I’d say this is a bit inconclusive. Fastai’s first “next” was 88ms, which is much slower, but the second one was much faster.

I think we should compare a full loop of batches.

I wrote this ugly code

%%time

noerror = True
while noerror:
try:
next(it)
except:
noerror = False

cifar10: 4.44s
fastai (workers =0): 1min48s
fastai (workers = default): 11s

I wonder if your fastai epochs are realllly slow when using workers=0.

davidpfahler · September 24, 2019, 4:50pm

But I am not setting workers in any of my code.

davidpfahler · September 24, 2019, 4:51pm

Just fyi: I am going to take a few steps back and learn some general performance profiling skills and then come back to this.

Seb · September 24, 2019, 4:53pm

I believe fast.ai default to defaults.cpus if you don’t specify num_workers. 16 on my machine.

davidpfahler · September 27, 2019, 7:04am

@gkk I just saw your post about speeding up dataloaders and was wondering if you could have a look at the above to get your impression whether the performance slow down in fastai compared to the mytrle.ai PyTorch model could be related to dataloader speed.

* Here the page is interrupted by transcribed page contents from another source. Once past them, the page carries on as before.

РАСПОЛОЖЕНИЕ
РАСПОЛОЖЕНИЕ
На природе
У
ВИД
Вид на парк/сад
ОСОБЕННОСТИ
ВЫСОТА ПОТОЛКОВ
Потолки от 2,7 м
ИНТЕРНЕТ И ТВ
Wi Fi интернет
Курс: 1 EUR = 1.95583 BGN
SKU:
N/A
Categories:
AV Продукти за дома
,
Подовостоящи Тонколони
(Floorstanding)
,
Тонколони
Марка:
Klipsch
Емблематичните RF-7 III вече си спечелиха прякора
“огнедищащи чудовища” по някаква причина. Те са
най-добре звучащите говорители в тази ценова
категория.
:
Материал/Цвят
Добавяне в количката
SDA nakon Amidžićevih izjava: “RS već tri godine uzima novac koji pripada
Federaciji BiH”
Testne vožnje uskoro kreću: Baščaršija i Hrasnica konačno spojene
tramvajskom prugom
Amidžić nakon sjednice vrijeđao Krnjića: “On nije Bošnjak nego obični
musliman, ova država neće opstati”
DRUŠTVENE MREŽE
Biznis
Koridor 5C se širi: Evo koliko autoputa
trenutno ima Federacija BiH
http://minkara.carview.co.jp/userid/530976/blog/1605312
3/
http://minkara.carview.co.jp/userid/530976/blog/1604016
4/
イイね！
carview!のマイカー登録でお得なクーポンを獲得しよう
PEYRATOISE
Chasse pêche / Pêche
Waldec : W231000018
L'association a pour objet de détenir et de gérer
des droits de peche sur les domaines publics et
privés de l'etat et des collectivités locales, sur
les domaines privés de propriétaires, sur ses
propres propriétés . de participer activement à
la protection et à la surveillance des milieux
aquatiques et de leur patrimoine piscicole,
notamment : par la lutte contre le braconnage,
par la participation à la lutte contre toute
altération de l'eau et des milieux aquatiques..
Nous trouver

Thanks Greg!

gkk · September 27, 2019, 5:34pm

Have you looked at GPU utilization? Is it low? See my comment here:

If you see GPU utilization being low and CPU utilization being high, it’s easier to believe the training is CPU-bound.

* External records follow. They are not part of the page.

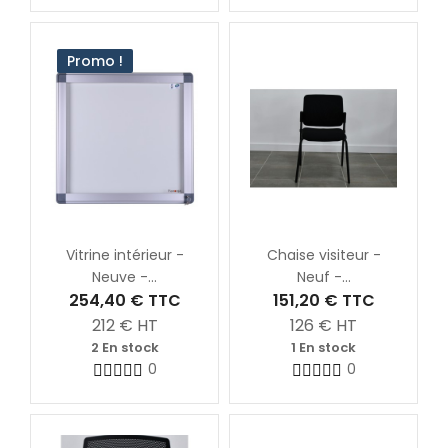
Promo !
Vitrine intérieur -
Chaise visiteur -
Neuve -...
Neuf -...
254,40 €
TTC
151,20 €
TTC
212
€ HT
126
€ HT
2 En stock
1 En stock
0
0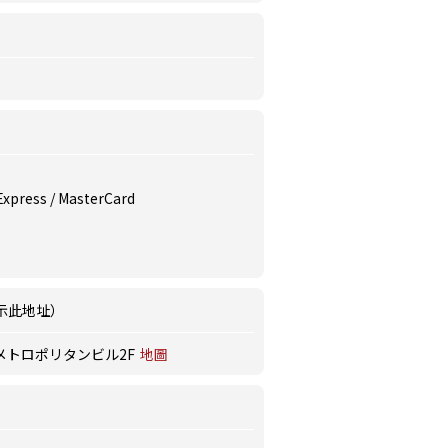
 Express / MasterCard
示此地址）
メトロポリタンビル2F
地圖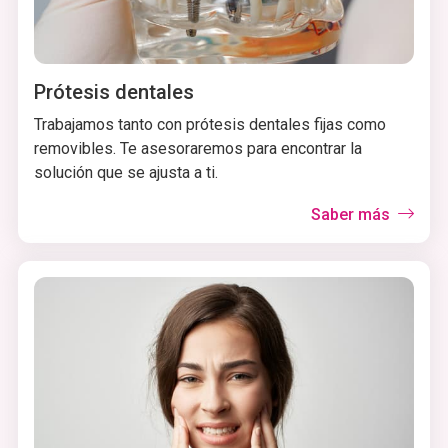
Prótesis dentales
Trabajamos tanto con prótesis dentales fijas como
removibles. Te asesoraremos para encontrar la
solución que se ajusta a ti.
Saber más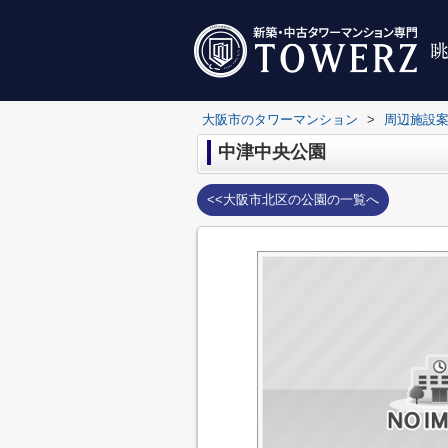
大阪市のタワーマンション
>
周辺施設
中津中央公園
<<大阪市北区の公園の一覧へ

TomB · October 1, 2019, 10:48am

Just came across an interesting post (and possibly thread) on the PyTorch forums while looking at another issue. Looking at small file performance so may not all apply but of note:

Myrtle used pin_memory=true, so not an explanation for comparison, but in terms of general performance things (and given above linking to categorical, I think this would likely especially help there, pin_memory=True .I think means it has to copy from the original memory to the pinned memory area, so may especially affect lots of small items).